Troubleshooting#

This guide is a work in progress.

Debug log levels#

The KubeStellar controllers take an optional command line flag that sets the level of debug logging to emit. Each debug log message is associated with a log level, which is a non-negative integer. Higher numbers correspond to messages that appear more frequently and/or give more details. The flag's name is -v and its value sets the highest log level that gets emitted; higher level messages are suppressed.

The KubeStellar debug log messages are assigned to log levels roughly according to the following rules. Note that the various Kubernetes libraries used in these controllers also emit leveled debug log messages, according to their own numbering conventions. The KubeStellar rules are designed to not be very inconsistent with the Kubernetes practice.

0: messages that appear O(1) times per run.
1: more detailed messages that appear O(1) times per run.
2: messages that appear O(1) times per lifecycle event of an API object or important conjunction of them (e.g., when a Binding associates a workload object with a WEC).
3: more detailed messages that appear O(1) times per lifecycle event of an API object or important conjunction of them.
4: messages that appear O(1) times per sync. A sync is when a controller reads the current state of one API object and reacts to that.
5: more detailed messages that appear O(1) times per sync.

The core Helm chart has "values" that set the verbosity (-v) of various controllers.

Things to look at#

While double-checking your input is never bad, using kubectl get -o yaml --show-managed-fields to examine the live API objects adds some good stuff: confirmation that your input was received and parsed as expected, display of any error messages in your API objects, timestamps in the metadata (helpful for comparing with log messages), indication of what last wrote to each part of your API objects and when.
When basic stuff is not working, survey the Pod objects in the KubeFlex hosting cluster to look for ones that are damaged in some way.
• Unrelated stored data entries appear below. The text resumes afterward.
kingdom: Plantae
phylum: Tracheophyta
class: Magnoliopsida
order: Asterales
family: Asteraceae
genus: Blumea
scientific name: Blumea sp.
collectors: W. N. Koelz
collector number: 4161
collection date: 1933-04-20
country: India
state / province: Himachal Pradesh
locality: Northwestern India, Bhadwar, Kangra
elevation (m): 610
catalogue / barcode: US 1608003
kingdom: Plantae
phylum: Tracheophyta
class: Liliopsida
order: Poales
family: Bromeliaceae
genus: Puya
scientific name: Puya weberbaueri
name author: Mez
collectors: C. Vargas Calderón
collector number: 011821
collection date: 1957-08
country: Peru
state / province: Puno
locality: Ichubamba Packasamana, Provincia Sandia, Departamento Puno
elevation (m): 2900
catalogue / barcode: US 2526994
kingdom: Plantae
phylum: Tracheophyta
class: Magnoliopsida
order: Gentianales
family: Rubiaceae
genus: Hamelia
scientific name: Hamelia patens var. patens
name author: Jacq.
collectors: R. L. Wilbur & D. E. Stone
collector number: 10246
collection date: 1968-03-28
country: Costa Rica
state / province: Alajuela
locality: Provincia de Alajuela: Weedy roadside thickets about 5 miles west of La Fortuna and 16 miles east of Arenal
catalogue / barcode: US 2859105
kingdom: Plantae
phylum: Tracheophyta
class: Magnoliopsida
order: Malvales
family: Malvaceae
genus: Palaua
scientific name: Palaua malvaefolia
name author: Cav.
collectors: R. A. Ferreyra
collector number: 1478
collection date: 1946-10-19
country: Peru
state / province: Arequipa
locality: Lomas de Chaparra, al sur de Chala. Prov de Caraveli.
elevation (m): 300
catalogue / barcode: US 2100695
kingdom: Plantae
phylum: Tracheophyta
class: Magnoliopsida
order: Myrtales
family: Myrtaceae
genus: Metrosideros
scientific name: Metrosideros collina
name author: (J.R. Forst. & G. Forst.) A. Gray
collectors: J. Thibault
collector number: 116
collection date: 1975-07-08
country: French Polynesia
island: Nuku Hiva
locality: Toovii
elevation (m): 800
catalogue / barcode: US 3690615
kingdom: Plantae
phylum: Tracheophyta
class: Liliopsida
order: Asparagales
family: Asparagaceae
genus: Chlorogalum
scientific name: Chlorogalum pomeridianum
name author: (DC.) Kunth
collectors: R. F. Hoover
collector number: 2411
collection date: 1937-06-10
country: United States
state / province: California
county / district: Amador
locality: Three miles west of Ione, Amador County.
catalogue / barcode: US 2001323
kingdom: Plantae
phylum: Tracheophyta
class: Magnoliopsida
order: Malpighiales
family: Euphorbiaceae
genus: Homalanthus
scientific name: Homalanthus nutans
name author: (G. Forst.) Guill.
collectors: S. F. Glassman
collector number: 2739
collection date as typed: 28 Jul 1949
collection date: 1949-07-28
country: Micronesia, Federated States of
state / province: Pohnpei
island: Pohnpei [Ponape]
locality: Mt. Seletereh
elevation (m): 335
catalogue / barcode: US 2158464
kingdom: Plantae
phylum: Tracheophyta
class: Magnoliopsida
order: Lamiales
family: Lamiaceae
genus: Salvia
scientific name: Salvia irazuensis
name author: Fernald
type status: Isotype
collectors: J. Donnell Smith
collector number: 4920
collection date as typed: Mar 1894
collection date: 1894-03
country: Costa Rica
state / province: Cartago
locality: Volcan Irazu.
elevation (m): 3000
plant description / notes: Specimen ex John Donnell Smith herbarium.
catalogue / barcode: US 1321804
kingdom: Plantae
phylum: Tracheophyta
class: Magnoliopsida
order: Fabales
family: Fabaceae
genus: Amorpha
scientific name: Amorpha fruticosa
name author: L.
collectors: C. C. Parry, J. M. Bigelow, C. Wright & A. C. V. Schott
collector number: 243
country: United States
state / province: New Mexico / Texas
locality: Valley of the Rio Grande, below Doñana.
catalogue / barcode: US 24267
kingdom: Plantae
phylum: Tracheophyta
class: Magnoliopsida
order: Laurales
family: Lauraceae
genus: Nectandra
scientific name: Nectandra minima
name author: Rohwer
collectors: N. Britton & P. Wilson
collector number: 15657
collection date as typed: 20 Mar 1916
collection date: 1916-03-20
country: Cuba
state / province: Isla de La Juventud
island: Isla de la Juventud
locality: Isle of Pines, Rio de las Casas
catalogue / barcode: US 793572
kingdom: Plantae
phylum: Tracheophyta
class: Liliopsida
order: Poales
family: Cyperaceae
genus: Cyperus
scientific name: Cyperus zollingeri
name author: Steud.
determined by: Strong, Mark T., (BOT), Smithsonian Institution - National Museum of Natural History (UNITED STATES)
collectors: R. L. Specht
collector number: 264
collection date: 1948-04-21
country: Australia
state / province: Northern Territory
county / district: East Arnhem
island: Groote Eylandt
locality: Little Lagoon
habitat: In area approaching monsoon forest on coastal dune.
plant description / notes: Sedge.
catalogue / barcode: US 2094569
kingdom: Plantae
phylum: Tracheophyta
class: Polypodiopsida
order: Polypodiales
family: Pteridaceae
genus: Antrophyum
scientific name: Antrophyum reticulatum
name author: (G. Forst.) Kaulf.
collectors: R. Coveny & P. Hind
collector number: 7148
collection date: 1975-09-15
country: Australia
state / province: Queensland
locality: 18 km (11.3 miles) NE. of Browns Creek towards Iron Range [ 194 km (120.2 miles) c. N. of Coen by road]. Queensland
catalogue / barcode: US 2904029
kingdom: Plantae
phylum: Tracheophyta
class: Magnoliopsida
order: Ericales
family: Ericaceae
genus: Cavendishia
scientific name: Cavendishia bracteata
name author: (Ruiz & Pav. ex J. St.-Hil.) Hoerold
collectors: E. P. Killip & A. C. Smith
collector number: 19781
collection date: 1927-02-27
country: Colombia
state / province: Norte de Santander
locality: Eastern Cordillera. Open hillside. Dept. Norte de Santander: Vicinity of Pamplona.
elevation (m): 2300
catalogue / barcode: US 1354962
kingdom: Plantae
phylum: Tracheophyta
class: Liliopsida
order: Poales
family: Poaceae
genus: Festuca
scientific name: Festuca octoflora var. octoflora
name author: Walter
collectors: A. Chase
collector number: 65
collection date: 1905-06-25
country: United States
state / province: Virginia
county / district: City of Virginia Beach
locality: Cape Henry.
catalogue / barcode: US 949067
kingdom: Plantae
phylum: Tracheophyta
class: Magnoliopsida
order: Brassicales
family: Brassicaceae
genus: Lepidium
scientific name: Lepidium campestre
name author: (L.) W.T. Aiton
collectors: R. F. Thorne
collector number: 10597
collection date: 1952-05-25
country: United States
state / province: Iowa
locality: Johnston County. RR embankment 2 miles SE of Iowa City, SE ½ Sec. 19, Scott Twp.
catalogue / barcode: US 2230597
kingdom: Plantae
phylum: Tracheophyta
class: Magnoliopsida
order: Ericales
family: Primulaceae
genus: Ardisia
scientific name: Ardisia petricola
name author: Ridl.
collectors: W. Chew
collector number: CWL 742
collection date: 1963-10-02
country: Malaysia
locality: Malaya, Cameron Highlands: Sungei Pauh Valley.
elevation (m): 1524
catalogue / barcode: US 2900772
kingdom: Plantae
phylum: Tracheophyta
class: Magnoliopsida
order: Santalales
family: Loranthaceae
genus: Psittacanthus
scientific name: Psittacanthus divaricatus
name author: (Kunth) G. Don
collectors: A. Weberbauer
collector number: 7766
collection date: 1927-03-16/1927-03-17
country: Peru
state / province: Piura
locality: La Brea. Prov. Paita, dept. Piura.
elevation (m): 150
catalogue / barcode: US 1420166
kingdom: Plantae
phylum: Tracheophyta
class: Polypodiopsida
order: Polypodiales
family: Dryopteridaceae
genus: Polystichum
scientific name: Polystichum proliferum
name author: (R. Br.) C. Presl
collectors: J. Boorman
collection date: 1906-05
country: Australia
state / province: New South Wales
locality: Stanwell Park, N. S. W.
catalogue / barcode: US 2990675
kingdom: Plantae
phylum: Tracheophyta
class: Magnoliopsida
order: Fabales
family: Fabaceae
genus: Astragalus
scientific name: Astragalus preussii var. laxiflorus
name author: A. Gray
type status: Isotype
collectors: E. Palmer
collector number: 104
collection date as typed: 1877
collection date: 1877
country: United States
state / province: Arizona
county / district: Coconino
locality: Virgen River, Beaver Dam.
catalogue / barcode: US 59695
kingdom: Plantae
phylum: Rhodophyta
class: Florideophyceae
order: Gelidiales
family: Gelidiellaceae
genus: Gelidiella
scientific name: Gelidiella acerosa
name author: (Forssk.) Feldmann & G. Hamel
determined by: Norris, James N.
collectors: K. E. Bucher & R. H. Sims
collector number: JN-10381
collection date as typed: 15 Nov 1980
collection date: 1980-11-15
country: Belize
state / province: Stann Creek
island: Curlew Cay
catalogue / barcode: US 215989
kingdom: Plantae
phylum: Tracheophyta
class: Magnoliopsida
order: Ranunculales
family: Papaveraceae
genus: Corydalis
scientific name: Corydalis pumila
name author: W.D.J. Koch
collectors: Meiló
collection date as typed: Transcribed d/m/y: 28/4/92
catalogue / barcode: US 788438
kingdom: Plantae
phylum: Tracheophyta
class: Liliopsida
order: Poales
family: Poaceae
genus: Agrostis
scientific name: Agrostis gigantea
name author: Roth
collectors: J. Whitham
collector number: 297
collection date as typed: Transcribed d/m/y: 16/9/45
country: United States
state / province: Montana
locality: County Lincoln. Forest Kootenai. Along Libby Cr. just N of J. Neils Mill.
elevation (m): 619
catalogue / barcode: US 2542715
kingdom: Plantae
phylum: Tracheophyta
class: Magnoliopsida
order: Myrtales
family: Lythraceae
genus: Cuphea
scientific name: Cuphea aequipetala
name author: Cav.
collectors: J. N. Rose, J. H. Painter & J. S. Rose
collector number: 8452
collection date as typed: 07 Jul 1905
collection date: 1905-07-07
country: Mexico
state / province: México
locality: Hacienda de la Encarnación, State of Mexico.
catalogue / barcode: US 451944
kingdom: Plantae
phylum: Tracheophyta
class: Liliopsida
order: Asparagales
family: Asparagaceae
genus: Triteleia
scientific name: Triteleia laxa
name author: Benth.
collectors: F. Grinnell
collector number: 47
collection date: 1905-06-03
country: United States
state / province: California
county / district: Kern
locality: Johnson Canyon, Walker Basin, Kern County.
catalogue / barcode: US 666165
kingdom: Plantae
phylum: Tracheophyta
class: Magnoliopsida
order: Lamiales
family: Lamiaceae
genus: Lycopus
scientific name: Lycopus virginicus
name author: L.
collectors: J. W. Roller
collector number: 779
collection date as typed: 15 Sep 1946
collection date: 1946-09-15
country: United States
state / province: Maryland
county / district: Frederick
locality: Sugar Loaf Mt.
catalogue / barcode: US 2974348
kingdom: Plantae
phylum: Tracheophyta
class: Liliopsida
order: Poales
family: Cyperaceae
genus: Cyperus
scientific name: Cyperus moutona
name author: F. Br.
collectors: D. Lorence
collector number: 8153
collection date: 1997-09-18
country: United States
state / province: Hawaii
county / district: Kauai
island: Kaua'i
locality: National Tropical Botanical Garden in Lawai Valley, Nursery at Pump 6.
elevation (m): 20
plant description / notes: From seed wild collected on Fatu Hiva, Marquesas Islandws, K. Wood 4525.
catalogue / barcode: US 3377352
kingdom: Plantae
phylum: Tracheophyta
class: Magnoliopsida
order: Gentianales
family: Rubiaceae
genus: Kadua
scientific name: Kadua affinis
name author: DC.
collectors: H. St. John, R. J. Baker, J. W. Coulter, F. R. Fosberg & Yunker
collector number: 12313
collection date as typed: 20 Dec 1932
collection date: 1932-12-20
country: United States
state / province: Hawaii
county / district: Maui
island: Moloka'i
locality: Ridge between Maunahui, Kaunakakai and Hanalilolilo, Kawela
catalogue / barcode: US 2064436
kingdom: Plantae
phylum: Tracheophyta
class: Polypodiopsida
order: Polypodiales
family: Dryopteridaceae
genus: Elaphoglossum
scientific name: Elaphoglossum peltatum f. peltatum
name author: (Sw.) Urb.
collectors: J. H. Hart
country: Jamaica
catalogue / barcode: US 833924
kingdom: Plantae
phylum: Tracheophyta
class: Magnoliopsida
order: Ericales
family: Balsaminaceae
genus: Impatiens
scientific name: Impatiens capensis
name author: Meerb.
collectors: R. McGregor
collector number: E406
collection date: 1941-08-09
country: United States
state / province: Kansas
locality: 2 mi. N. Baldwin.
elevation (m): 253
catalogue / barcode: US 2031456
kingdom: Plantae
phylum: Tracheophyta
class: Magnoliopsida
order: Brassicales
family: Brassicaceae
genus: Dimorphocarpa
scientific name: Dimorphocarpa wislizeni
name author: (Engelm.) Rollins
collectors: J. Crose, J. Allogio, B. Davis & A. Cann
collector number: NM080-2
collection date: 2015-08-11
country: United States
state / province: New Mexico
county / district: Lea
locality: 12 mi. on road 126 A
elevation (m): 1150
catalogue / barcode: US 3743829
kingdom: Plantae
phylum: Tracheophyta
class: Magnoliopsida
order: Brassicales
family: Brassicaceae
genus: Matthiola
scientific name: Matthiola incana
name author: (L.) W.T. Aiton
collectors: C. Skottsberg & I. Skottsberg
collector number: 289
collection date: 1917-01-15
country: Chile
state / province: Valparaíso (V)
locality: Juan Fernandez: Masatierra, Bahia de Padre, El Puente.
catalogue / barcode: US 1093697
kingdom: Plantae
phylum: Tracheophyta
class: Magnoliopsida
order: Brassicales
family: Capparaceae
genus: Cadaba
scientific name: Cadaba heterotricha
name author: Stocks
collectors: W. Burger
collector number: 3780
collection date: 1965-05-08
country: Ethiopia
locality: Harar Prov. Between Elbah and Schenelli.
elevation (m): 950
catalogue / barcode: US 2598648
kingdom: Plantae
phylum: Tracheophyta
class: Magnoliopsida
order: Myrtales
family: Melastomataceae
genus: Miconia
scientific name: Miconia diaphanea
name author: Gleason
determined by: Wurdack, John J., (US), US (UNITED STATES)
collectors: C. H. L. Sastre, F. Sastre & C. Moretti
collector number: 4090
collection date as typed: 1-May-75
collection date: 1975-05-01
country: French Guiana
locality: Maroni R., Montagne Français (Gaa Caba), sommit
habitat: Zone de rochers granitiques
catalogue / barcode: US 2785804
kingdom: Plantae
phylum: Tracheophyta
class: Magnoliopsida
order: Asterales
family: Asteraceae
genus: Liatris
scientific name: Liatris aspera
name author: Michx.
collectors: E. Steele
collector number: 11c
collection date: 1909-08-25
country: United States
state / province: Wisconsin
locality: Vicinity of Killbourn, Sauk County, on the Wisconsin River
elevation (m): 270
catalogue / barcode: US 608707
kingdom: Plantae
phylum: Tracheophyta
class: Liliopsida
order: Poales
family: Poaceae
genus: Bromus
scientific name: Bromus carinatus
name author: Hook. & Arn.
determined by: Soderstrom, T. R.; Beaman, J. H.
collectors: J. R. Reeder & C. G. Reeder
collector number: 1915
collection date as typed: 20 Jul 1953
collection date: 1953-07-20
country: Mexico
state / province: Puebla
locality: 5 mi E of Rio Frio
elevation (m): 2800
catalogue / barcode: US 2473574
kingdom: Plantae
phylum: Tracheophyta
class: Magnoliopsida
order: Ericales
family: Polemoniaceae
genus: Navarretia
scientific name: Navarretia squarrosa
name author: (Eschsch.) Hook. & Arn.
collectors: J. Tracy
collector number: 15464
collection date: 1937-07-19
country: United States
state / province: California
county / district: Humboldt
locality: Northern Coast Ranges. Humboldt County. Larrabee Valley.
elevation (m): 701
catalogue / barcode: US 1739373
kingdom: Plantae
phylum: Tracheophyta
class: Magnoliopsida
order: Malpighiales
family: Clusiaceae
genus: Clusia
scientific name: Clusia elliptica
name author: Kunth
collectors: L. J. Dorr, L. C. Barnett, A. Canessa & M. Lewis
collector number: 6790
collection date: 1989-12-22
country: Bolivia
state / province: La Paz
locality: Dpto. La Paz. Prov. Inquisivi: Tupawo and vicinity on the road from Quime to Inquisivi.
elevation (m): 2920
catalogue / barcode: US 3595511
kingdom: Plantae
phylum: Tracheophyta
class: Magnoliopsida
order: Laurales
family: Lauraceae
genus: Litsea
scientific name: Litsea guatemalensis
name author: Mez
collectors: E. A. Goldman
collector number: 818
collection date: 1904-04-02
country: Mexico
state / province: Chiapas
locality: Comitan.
For example: you can get a summary with the command kubectl --context kind-kubeflex get pods -A --- adjust as necessary for the name of your kubeconfig context to use for the KubeFlex hosting cluster.
Remember that for each of your BindingPolicy objects, there is a corresponding Binding object that reports what is matching the policy object.
Although not part of the interface, when debugging you can look at the ManifestWork and WorkStatus objects in the ITS.
Look at logs of controllers. If they have had container restarts that look relevant, look also at the previous logs. Do not forget OCM controllers. Do not forget that some Pods have more than one interesting container.
- Remember that the amount of log retained is typically a configured option in the relevant container runtime. If your logs are too short, look into increasing that log retention.
If a controller's -v is not at least 5, increase it.
Remember that Kubernetes controllers tend to report transient problems as errors without making it clear that the problem is transient and tend to not make it clear if/when the problem has been resolved (sigh).

Some known problems#

We have the start of a list.

Making a good trouble report#

Basic configuration information.

Include the versions of all the relevant software; do not forget the OCM pieces.
Report on each Kubernetes/OCP cluster involved. What sort of cluster is it (kind, k3d, OCP, ...)? What version of that?
For each WDS and ITS involved, report on what sort of thing is playing that role (remember that a Space is a role) --- a new KubeFlex control plane (report type) or an existing cluster (report which one).

Do a simple clean demonstration of the problem, if possible.

Show the particulars of something going wrong.

Show a shell session, starting from scratch
Report timestamps of when salient changes happened. Make it clear which timezone is involved in each one. Particularly interesting times are when KubeStellar did the wrong thing or failed to do anything at all in response to something.
Show the relevant API objects. When the problem is behavior over time, show the objects contents from before and after the misbehavior.
- In the WDS: the workload objects involved; any BidingPolicy involved, and the corresponding Binding for each; any CustomTransform, StatusCollector, or CombinedStatus involved.
- Any involved objects in the WEC(s).
- Implementation objects in the ITS: ManifestWork, WorkStatus.
When reporting kube API object contents, include the meta.managedFields. For example, when using kubectl get, include --show-managed-fields.
Show the logs from relevant controllers.